The ongoing political turmoil in Pakistan only added to the woes of an already battered economy, which is faced with compounding crises including an escalating inflation rate and depleting foreign exchange reserves.
According to latest government figures, the inflation rate is running in double digits at about 12.7% as reported at the end of last month.
In addition, Pakistan’s foreign exchange reserves have declined to their lowest level since June 2020, and currently stand at a $11.3 billion, which is not nearly enough to cover two months of imports.
If this wasn't enough, a constant delay in payments from international lenders including the International Monetary Fund (IMF) has created uncertainty regarding balance of payments.
Such a dire situation demands a united and coherent response from the political leadership of Pakistan, as would have been the case in any other country. But unfortunately, here it seems as though the leadership has not realised the consequences of the ongoing political quagmire.
Forces on both ends appear busy gathering political capital for their teams as parties struggle to stay afloat, a squabble that brought upon a constitutional crisis in the country.
“This is an unfortunate situation,” said one market expert on the condition of anonymity. The individual expressed that if the situation persists, Pakistan may end up in a situation similar to what is being faced in Sri Lanka and Turkey.

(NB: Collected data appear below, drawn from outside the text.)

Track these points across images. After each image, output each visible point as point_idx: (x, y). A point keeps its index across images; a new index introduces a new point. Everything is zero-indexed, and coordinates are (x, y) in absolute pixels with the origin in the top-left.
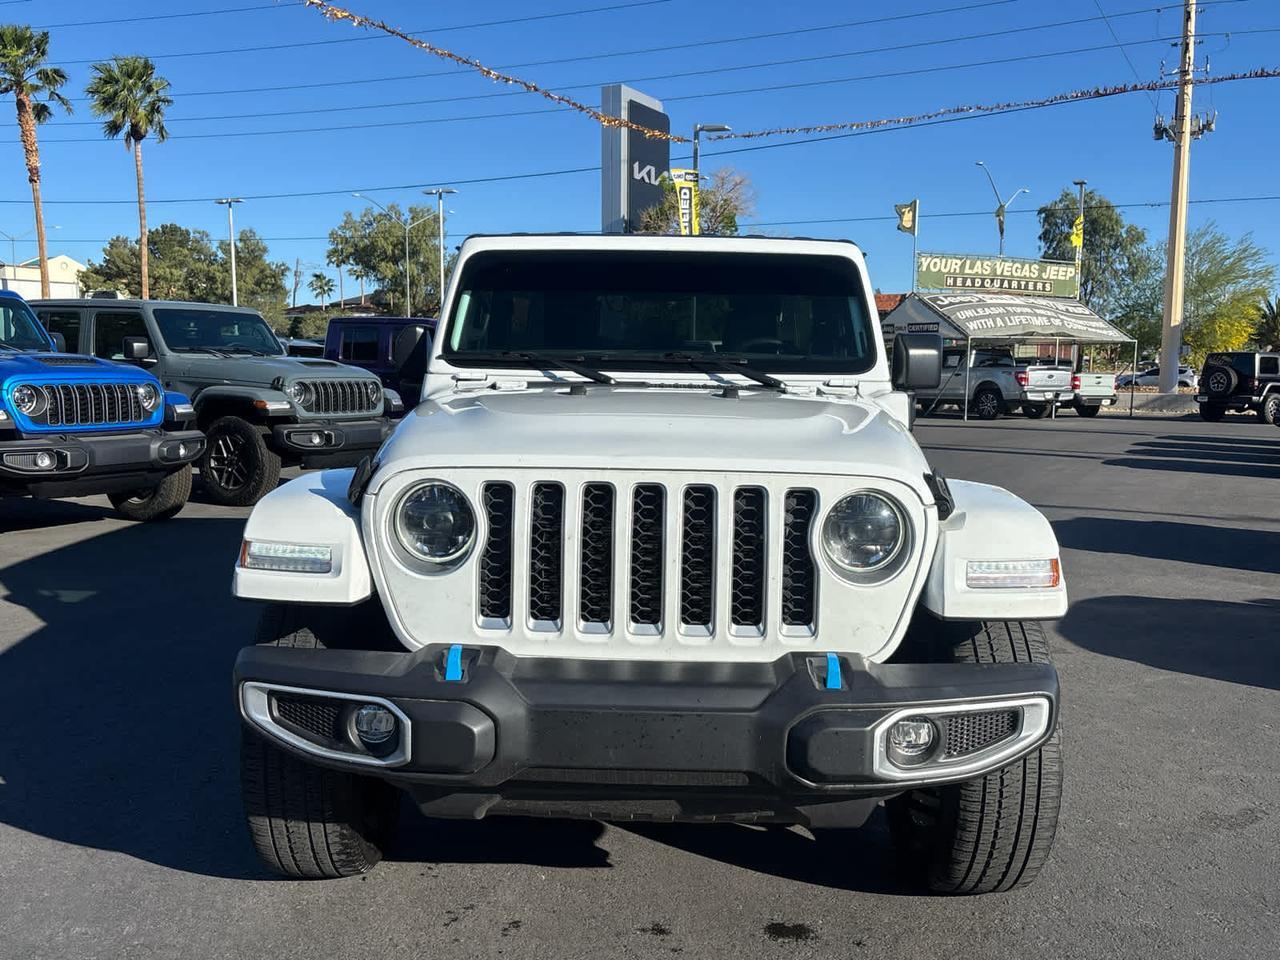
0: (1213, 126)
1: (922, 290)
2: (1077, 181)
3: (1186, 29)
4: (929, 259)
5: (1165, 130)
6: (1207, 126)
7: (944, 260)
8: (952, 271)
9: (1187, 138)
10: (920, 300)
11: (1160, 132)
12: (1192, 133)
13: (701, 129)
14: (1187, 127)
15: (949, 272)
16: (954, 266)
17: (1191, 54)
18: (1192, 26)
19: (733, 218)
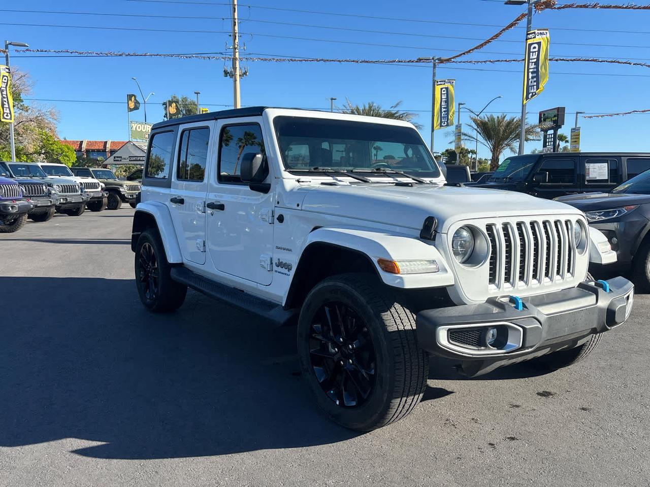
0: (248, 74)
1: (133, 140)
2: (196, 92)
3: (234, 30)
4: (136, 125)
5: (228, 73)
6: (245, 73)
7: (143, 126)
8: (147, 131)
9: (238, 78)
10: (134, 144)
11: (226, 73)
12: (240, 76)
13: (10, 44)
14: (238, 73)
15: (146, 132)
16: (148, 129)
17: (237, 41)
18: (236, 28)
19: (19, 95)
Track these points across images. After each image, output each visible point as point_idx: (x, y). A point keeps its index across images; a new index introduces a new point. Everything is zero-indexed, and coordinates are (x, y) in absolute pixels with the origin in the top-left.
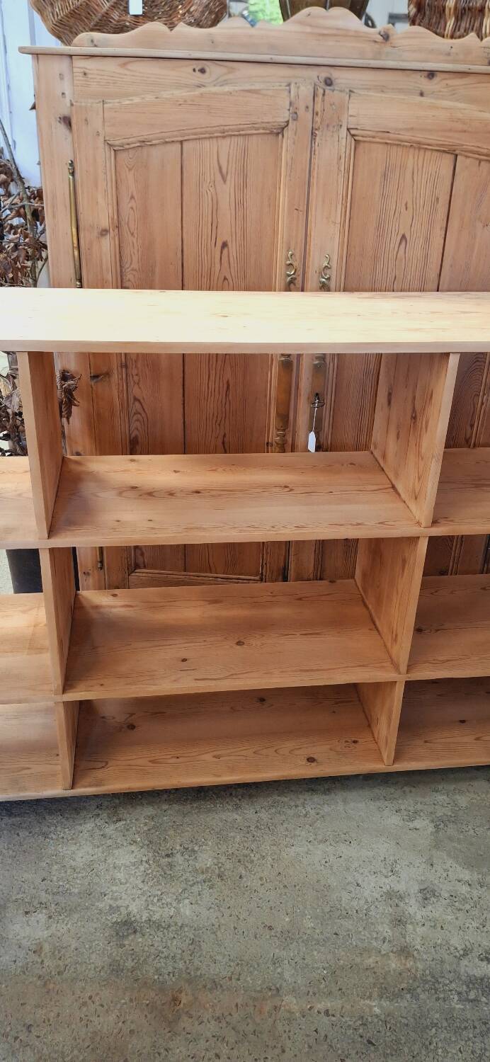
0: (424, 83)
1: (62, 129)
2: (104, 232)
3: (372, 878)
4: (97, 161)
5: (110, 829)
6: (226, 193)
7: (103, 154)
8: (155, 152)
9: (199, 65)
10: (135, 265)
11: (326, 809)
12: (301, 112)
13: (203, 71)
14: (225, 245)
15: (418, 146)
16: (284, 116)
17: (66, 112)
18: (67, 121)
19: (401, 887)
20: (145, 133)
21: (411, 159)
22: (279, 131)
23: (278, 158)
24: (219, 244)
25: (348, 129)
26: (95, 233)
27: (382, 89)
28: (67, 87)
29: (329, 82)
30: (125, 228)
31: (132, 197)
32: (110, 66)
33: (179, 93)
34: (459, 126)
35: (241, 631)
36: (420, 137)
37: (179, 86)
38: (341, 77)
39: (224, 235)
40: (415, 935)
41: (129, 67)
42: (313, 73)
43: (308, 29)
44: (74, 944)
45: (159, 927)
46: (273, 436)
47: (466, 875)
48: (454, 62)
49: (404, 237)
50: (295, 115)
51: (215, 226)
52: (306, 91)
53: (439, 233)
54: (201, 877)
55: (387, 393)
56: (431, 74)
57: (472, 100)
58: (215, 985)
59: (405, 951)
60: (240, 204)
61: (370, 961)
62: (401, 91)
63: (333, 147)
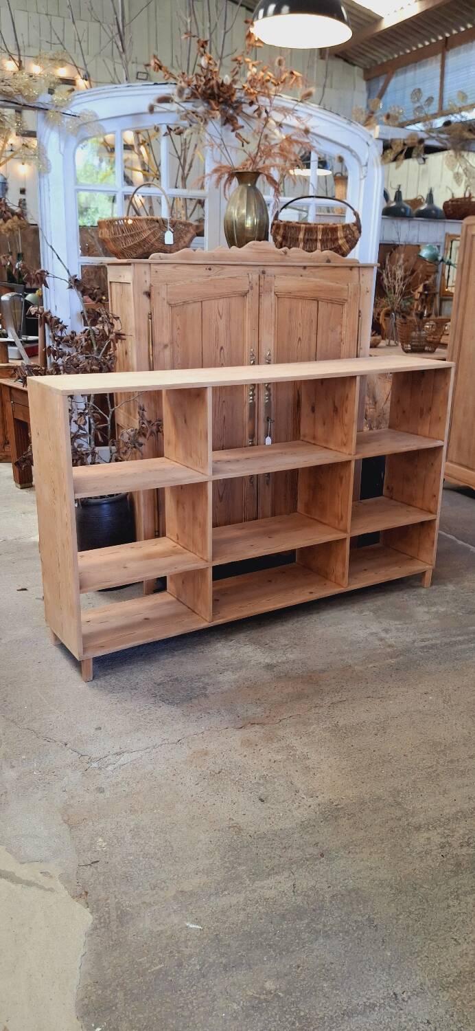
0: (302, 271)
1: (145, 298)
2: (166, 346)
3: (360, 631)
4: (162, 311)
5: (231, 643)
6: (222, 324)
7: (166, 309)
8: (190, 308)
9: (209, 266)
10: (179, 361)
11: (322, 618)
12: (254, 286)
13: (210, 269)
14: (222, 348)
15: (303, 298)
16: (247, 288)
17: (147, 289)
18: (148, 294)
19: (374, 631)
20: (186, 299)
21: (300, 304)
22: (244, 295)
23: (244, 306)
24: (219, 348)
25: (275, 293)
26: (162, 347)
27: (285, 274)
28: (148, 278)
29: (264, 272)
30: (175, 343)
31: (179, 328)
32: (168, 268)
33: (200, 279)
34: (319, 289)
35: (269, 534)
36: (303, 294)
37: (199, 276)
38: (269, 270)
39: (222, 343)
40: (391, 641)
41: (178, 268)
42: (257, 269)
43: (253, 250)
44: (252, 676)
45: (284, 663)
46: (248, 441)
47: (398, 623)
48: (313, 262)
49: (300, 339)
50: (252, 288)
51: (217, 340)
52: (255, 277)
53: (314, 336)
54: (287, 647)
55: (310, 408)
56: (305, 267)
57: (322, 277)
58: (324, 671)
59: (390, 646)
60: (228, 328)
61: (379, 651)
62: (294, 275)
63: (268, 301)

For those unaware with what’s happening on ground in these countries, Sri Lanka is facing mass protests after witnessing its worst economic crisis in decades while Turkey is battered from the impact of rising inflation rate which has jumped above 60%.
This is not an optimal situation for any country, least of all, Pakistan. And yet, this is where I fear we may be heading.
One might argue that I am painting a doomsday scenario. However, looking at Sri Lanka, we have to point out that one of the key factors that led to the island nation’s current woes was a heavy reliance on imported goods, not just luxury items but basic necessities such as cereal and milk powder, along with cumulative foreign debt.
This scenario seems eerily identical to Pakistan, which is faced with a similarly rising import bill on account of oil prices, and surging foreign debt.
Not to forget that Pakistan, which calls itself an agricultural country, is also importing food products including wheat, edible oil and lentils, repeatedly pointed out by none other than former finance minister Shaukat Tarin himself.
With elections seemingly around the corner, there is a high chance of the creation of a hung parliament.
Such a scenario would not be in anyone's favour, least of all, the larger interest of the country, as the incoming government would have to make crucial decisions on the economic front including negotiating with international lenders like the IMF.
The capacity of a newly-formed or reinstated government to able to bring reforms and much-needed economic stability is a question that yet needs to be answered.
Suffice to say, it is high time for a consensus within the country’s top brass regarding economic policy. The need of the hour is to implement stringent policies in order to enact agricultural reforms as well as increasing levies on rising imports.
The decisions required could prove both difficult and unpopular – albeit a necessary risk to be taken on only by a strong and capable government.
For the time being, however, one can only hope for a smooth political transition in Pakistan.